→ Exercise goal: The word "DEBLOK" occurs in some lines of the data. Return each such line.

→ Extracted records:

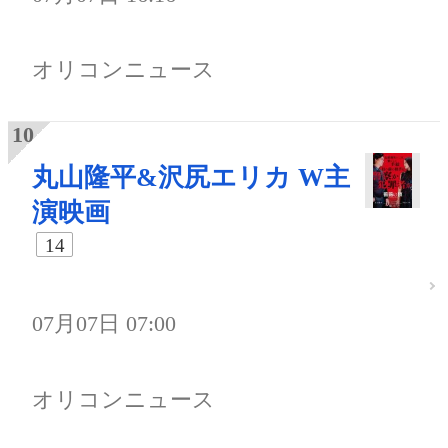
オリコンニュース
丸山隆平&沢尻エリカ W主
演映画
14
07月07日 07:00
オリコンニュース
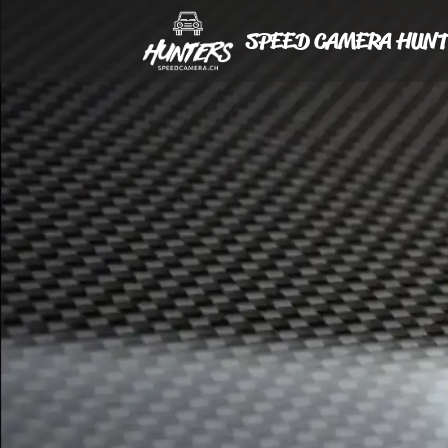
SPEED CAMERA HUNT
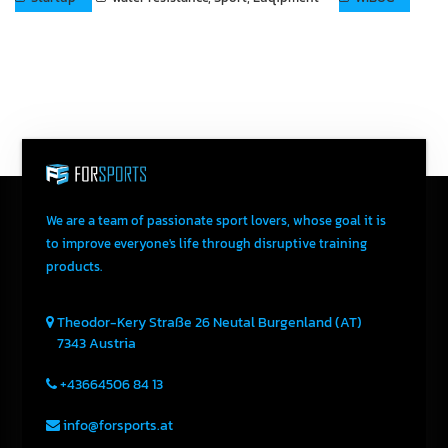
We are a team of passionate sport lovers, whose goal it is
to improve everyone's life through disruptive training
products.
Theodor-Kery Straße 26
Neutal
Burgenland (AT)
7343
Austria
+43664506 84 13
info@forsports.at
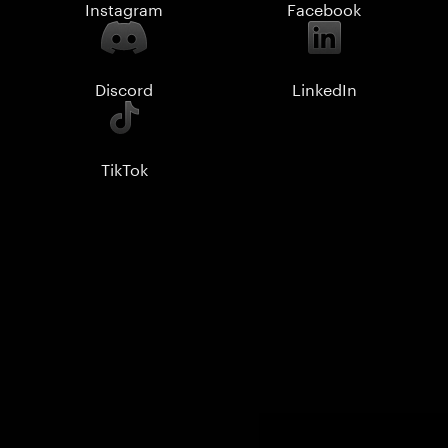
Instagram
Facebook
Discord
LinkedIn
TikTok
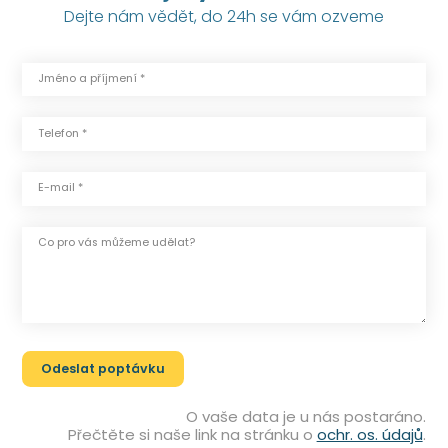
Dejte nám vědět, do 24h se vám ozveme
Jméno a příjmení *
Telefon *
E-mail *
Co pro vás můžeme udělat?
O vaše data je u nás postaráno.
Přečtěte si naše link na stránku o
ochr. os. údajů
.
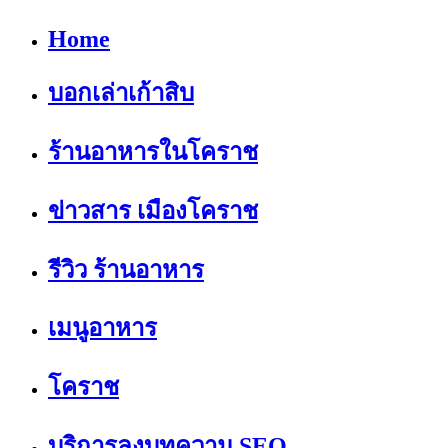
Home
บอกเล่าเก้าสิบ
ร้านอาหารในโคราช
ข่าวสาร เมืองโคราช
รีวิว ร้านอาหาร
เมนูอาหาร
โคราช
บริการลงบทความ SEO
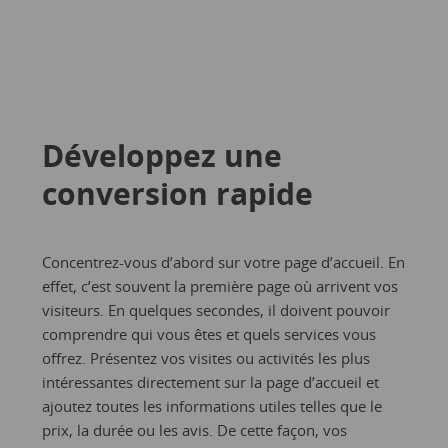
Développez une
conversion rapide
Concentrez-vous d’abord sur votre page d’accueil. En
effet, c’est souvent la première page où arrivent vos
visiteurs. En quelques secondes, il doivent pouvoir
comprendre qui vous êtes et quels services vous
offrez. Présentez vos visites ou activités les plus
intéressantes directement sur la page d’accueil et
ajoutez toutes les informations utiles telles que le
prix, la durée ou les avis. De cette façon, vos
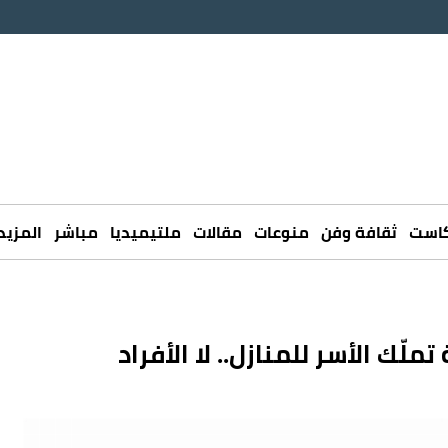
كاست
ثقافة وفن
منوعات
مقالات
ملتيميديا
مباشر
المزيد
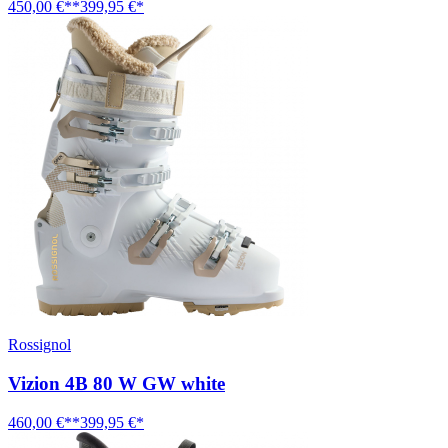
450,00 €**
399,95 €*
Rossignol
Vizion 4B 80 W GW white
460,00 €**
399,95 €*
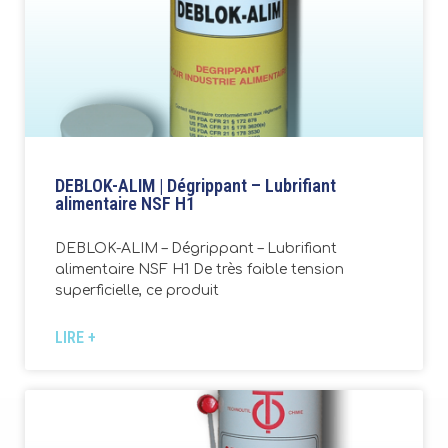
DEBLOK-ALIM | Dégrippant – Lubrifiant
alimentaire NSF H1
DEBLOK-ALIM – Dégrippant – Lubrifiant
alimentaire NSF H1 De très faible tension
superficielle, ce produit
LIRE +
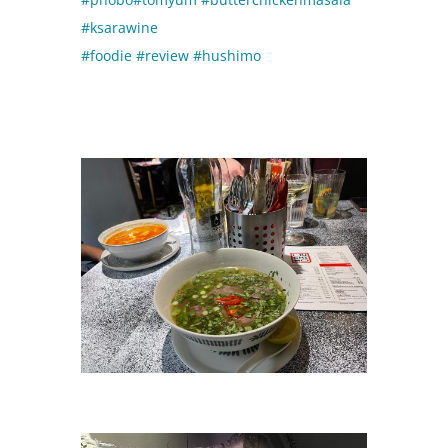
#ksarawine
#foodie
#review
#hushimo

→ Solution for this exercise:
DEBLOK-ALIM | Dégrippant – Lubrifiant
DEBLOK-ALIM – Dégrippant – Lubrifiant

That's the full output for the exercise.